Quinn leads product and engineering at Papilio. At Flatly he built the payment orchestration layer that processes rent across GoCardless, Stripe, and Akahu — and spent too long being the person founders came to when something broke. Papilio exists so that never has to be anyone's job again.
We got tired of watching founders
wait on developers for things
that should just work.
Papilio is built by the team behind Flatly — a New Zealand proptech that processes real rent payments across GoCardless, Stripe, and Akahu. We built the payment infrastructure once. Then we decided to make it available to every SaaS team that shouldn't have to build it themselves.
Most payments infrastructure is built for developers, by developers. That's fine — someone has to build it. But it means the person actually running the business is completely locked out. They can't ask a question without filing a ticket. They can't fix anything without a pull request. They find out about failed payments from their customers, not their system.
We know this because we lived it at Flatly. We built open banking rails, direct debit mandates, GoCardless and Stripe integrations, payment retry logic, Xero exports — the full stack. And the whole time, the non-technical people in the business couldn't touch any of it. Every question about a payment came to us. Every change went through us. It was the wrong way to build it.

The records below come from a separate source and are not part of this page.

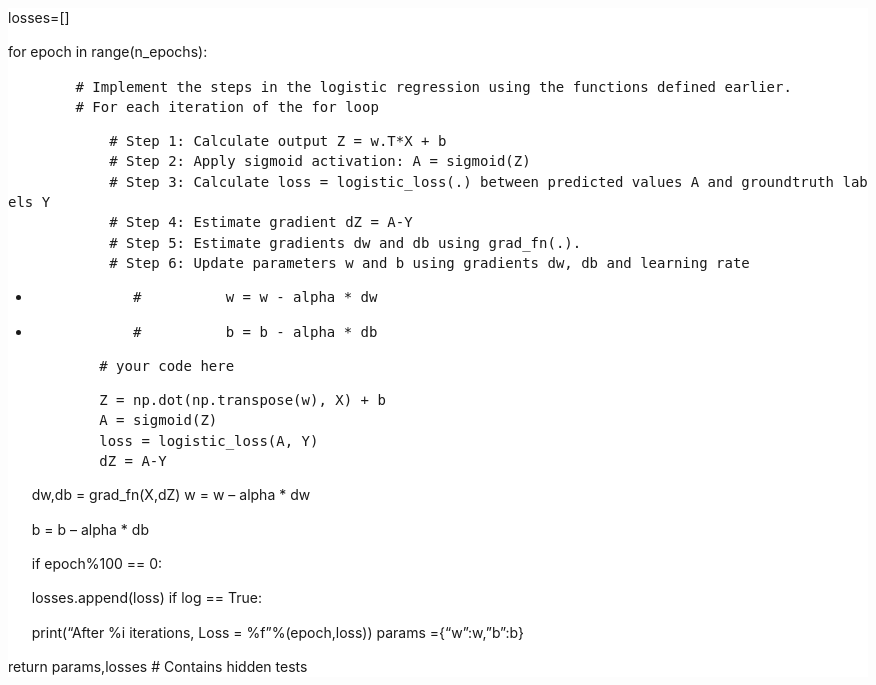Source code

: losses=[]

for epoch in range(n_epochs):

<pre>        # Implement the steps in the logistic regression using the functions defined earlier.
        # For each iteration of the for loop
</pre>
<pre>            # Step 1: Calculate output Z = w.T*X + b
            # Step 2: Apply sigmoid activation: A = sigmoid(Z)
            # Step 3: Calculate loss = logistic_loss(.) between predicted values A and groundtruth labels Y
            # Step 4: Estimate gradient dZ = A-Y
            # Step 5: Estimate gradients dw and db using grad_fn(.).
            # Step 6: Update parameters w and b using gradients dw, db and learning rate
</pre>
<ul>
<li>
<pre>            # &nbsp;        w = w - alpha * dw
</pre>
</li>
<li>
<pre>            # &nbsp;        b = b - alpha * db
</pre>
<pre>        # your code here
</pre>
<pre>        Z = np.dot(np.transpose(w), X) + b
        A = sigmoid(Z)
        loss = logistic_loss(A, Y)
        dZ = A-Y
</pre>
dw,db = grad_fn(X,dZ) w = w – alpha * dw

b = b – alpha * db

if epoch%100 == 0:

losses.append(loss) if log == True:

print(“After %i iterations, Loss = %f”%(epoch,loss)) params ={“w”:w,”b”:b}
</li>
</ul>
</div>
</div>
<div class="layoutArea">
<div class="column">
return params,losses # Contains hidden tests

Papilio is what we wish had existed. Infrastructure that a developer can be proud of architecturally, and that a founder can actually use. The same system, accessible to everyone on the team.
Four co-founders.
One shared problem.
All four of us have worked on the payment and infrastructure problems Papilio solves. This isn't a side project.
Veerain architected the infrastructure that makes Papilio work — the config runtime, the flow execution engine, the MCP server, the Lambda layer. He believes the best infrastructure is invisible: you configure it once and stop thinking about it.
Tawanda shapes how Papilio feels to use. His bar is simple: if a non-technical founder can't understand what's happening within ten seconds, it's not done yet. He's the reason the product feels as good as it works.
Thomas brings the financial and commercial rigour that a payments company needs. He understands the problems Papilio solves from the other side of the ledger — which keeps the product honest about what actually matters to the businesses using it.
We didn't learn payments building Papilio.
We learned them building Flatly.
Flatly is a New Zealand proptech that handles rent collection, landlord disbursements, and property payment management for flatmates across New Zealand. The payment infrastructure underneath it — GoCardless mandates, Stripe Connect, Akahu open banking, Xero exports, retry logic, state machines — is what became Papilio.